Station to Station – Corinna Bechko & Gabriel Hardman

3 out of 5

There’s a pin-up image in the book of this DHP collected one-shot that Gabriel Hardman states was ‘the initial image I worked up when Corinna and I first conceived of the story.’  It’s a fully realized picture of a madly creepy awesome Lovecraft-tentacled blob thing floating in the sky with dinosaurs running toward it and flying all about it and a scientist hanging about shadowed ‘neath some wreckage in the foreground.  Hardman’s art style has the sort of naturalistic inking sweep of Michael Lark blended with Allred’s pantomimed poses/expressions and, uh, Sean Phillip’s sketchiness.    His lettering is pretty flat and standardized, with a respectable uniformity to bubble placement and justification.
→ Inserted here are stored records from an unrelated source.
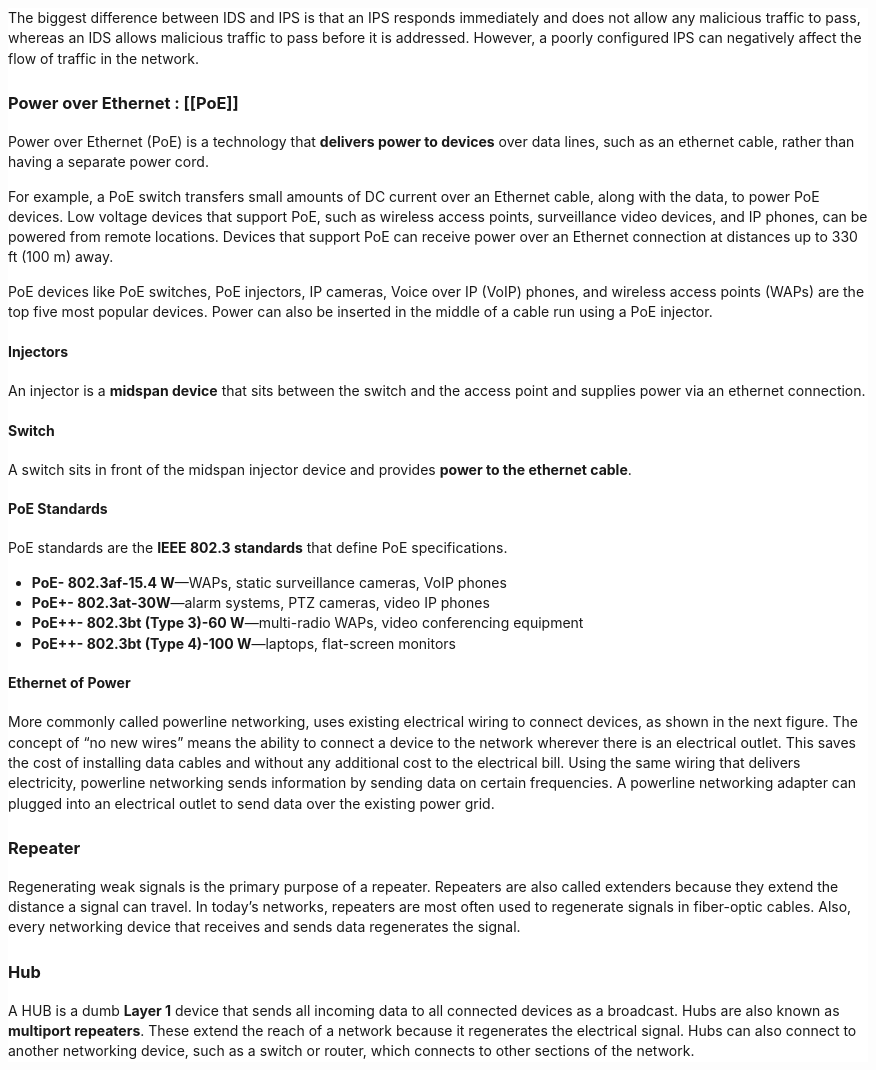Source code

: The biggest difference between IDS and IPS is that an IPS responds immediately and does not allow any malicious traffic to pass, whereas an IDS allows malicious traffic to pass before it is addressed. However, a poorly configured IPS can negatively affect the flow of traffic in the network.

### Power over Ethernet : [[PoE]]
Power over Ethernet (PoE) is a technology that **delivers power to devices** over data lines, such as an ethernet cable, rather than having a separate power cord.

For example, a PoE switch transfers small amounts of DC current over an Ethernet cable, along with the data, to power PoE devices. Low voltage devices that support PoE, such as wireless access points, surveillance video devices, and IP phones, can be powered from remote locations. Devices that support PoE can receive power over an Ethernet connection at distances up to 330 ft (100 m) away.

PoE devices like PoE switches, PoE injectors, IP cameras, Voice over IP (VoIP) phones, and wireless access points (WAPs) are the top five most popular devices. Power can also be inserted in the middle of a cable run using a PoE injector.

#### Injectors
An injector is a **midspan device** that sits between the switch and the access point and supplies power via an ethernet connection.

#### Switch
A switch sits in front of the midspan injector device and provides **power to the ethernet cable**.

#### PoE Standards
PoE standards are the **IEEE 802.3 standards** that define PoE specifications.

- **PoE- 802.3af-15.4 W**—WAPs, static surveillance cameras, VoIP phones
- **PoE+- 802.3at-30W**—alarm systems, PTZ cameras, video IP phones
- **PoE++- 802.3bt (Type 3)-60 W**—multi-radio WAPs, video conferencing equipment
- **PoE++- 802.3bt (Type 4)-100 W**—laptops, flat-screen monitors

#### Ethernet of Power
More commonly called powerline networking, uses existing electrical wiring to connect devices, as shown in the next figure. The concept of “no new wires” means the ability to connect a device to the network wherever there is an electrical outlet. This saves the cost of installing data cables and without any additional cost to the electrical bill. Using the same wiring that delivers electricity, powerline networking sends information by sending data on certain frequencies. A powerline networking adapter can plugged into an electrical outlet to send data over the existing power grid.

### Repeater
Regenerating weak signals is the primary purpose of a repeater. Repeaters are also called extenders because they extend the distance a signal can travel. In today’s networks, repeaters are most often used to regenerate signals in fiber-optic cables. Also, every networking device that receives and sends data regenerates the signal.

### Hub
A HUB is a dumb **Layer 1** device that sends all incoming data to all connected devices as a broadcast. Hubs are also known as **multiport repeaters**. These extend the reach of a network because it regenerates the electrical signal. Hubs can also connect to another networking device, such as a switch or router, which connects to other sections of the network.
These statements summarize why ‘Station to Station’ was destined to be average, and how it’s fully typified as such through its look.  The book feels like a script fit to an idea, which, in my reading experience, often happens when an artist uses an image as a springboard for a story, and though Hardman’s art is packed with some pretty awesome moments – namely involving that blob, since its design is pretty creepily original (sorry for the Lovecraft thing, but we all associate tentacle monsters with the man) – but it lacks a sense of confidence that says ‘this is Hardman’s art,’ as opposed to the looks-like manner in which I described.  The lack of character in the lettering emphasizes this, and the disconnect between script and story happens too often for a one-shot, with some panels attempting to create a moment of drama or action through pacing but failing because the focus (visually) is uncertain or in other spots, a dramatic pause is unearned by the text that preceded.  It’s a bit too much story for such few pages, perhaps, or – again, art before script – the creators wanted to have certain images in the book and so chose to tell the story from the wrong point in time, requiring some clunkily included flashbacks that really make no sense once we get to the ‘twist.’
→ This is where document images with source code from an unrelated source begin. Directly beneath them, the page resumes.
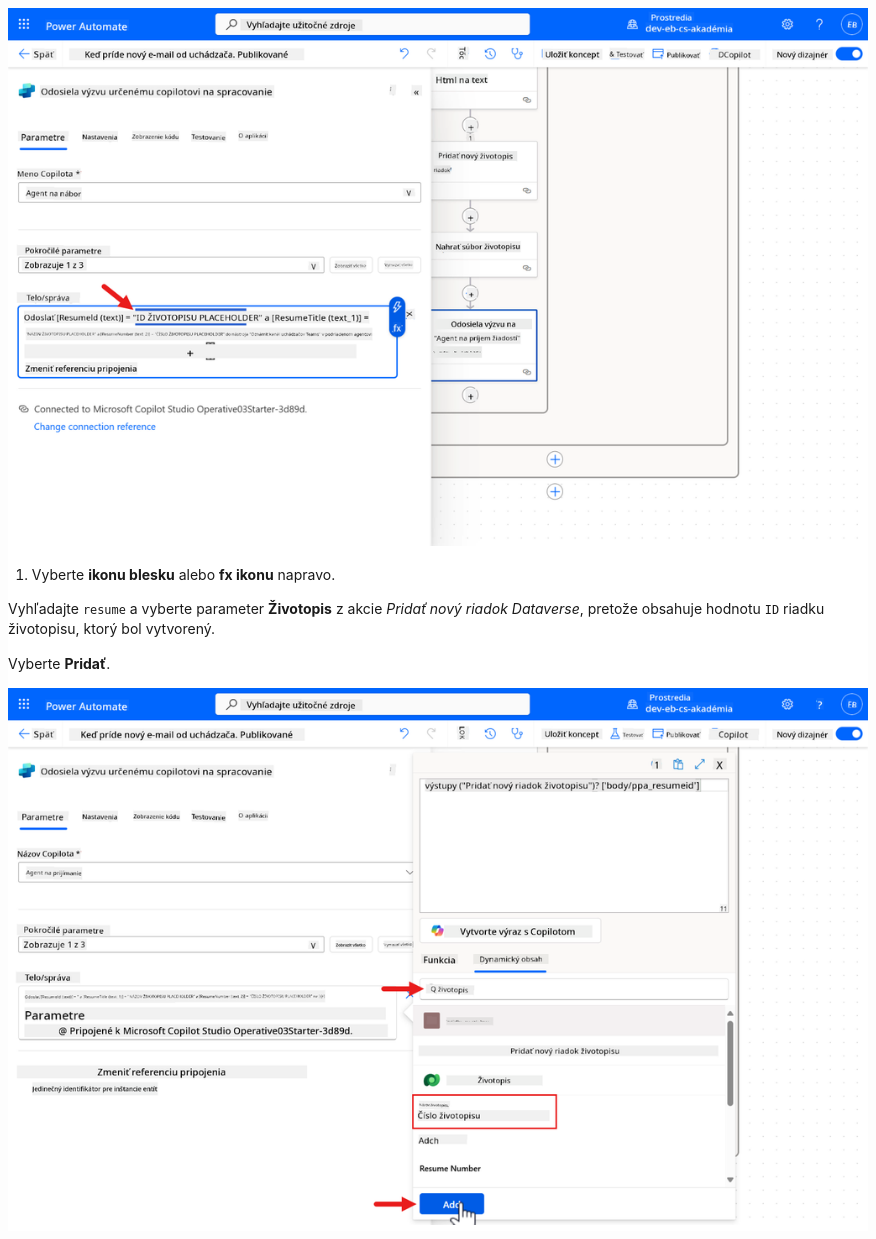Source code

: ![Nahradiť text zástupného symbolu ID životopisu](../../../../../translated_images/3.1_40_ReplaceResumeIDPlaceholder.eb61590503cb37d89121aaed6d979a4272aa30c87700206e04db8005e60b294f.sk.png)

1. Vyberte **ikonu blesku** alebo **fx ikonu** napravo.

Vyhľadajte `resume` a vyberte parameter **Životopis** z akcie _Pridať nový riadok Dataverse_, pretože obsahuje hodnotu `ID` riadku životopisu, ktorý bol vytvorený.

Vyberte **Pridať**.

![Vybrať parameter životopisu](../../../../../translated_images/3.1_41_SelectResumeParameter.61c4457c33e5d1b596169857535bfc560ef677264f8798e9148ceac999eeaeb9.sk.png)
However, I’m tearing apart a tough format – the short story – by some relatively youthful creators, and I don’t mean to sell this book short.  Although the story is familiar – an explosion, a dimensional portal, scientist must close the rift – the duo toss in a ray gun, some dinosaurs, some explosions, some mutants, some conspiracies, and some giant creatures all with gusto.  The penciling and inking might not have seemed wholly original to me, but they’re a fuck’s field better than they are bad, and Hardman takes some best bits from all the creators mentioned and does them very well.  The coloring, meanwhile, is gorgeous.  Assuming this falls under ‘art,’ the book picks a uniquely Spring-y palette – definitely unusual for the blotty ink style – which gives the main creature a haunting off-color glow and gives the island on which the action takes place a real living and breathing freshness.

Overall, although things are a bit too compressed here, this is what shorts can be good for – giving us a taste.  If Bechko and Hardman spun off an expanded series from this, I would definitely give it another chance.  But, y’know, just take your time with the narrative.  We don’t always need an explosion or an explanation by page three.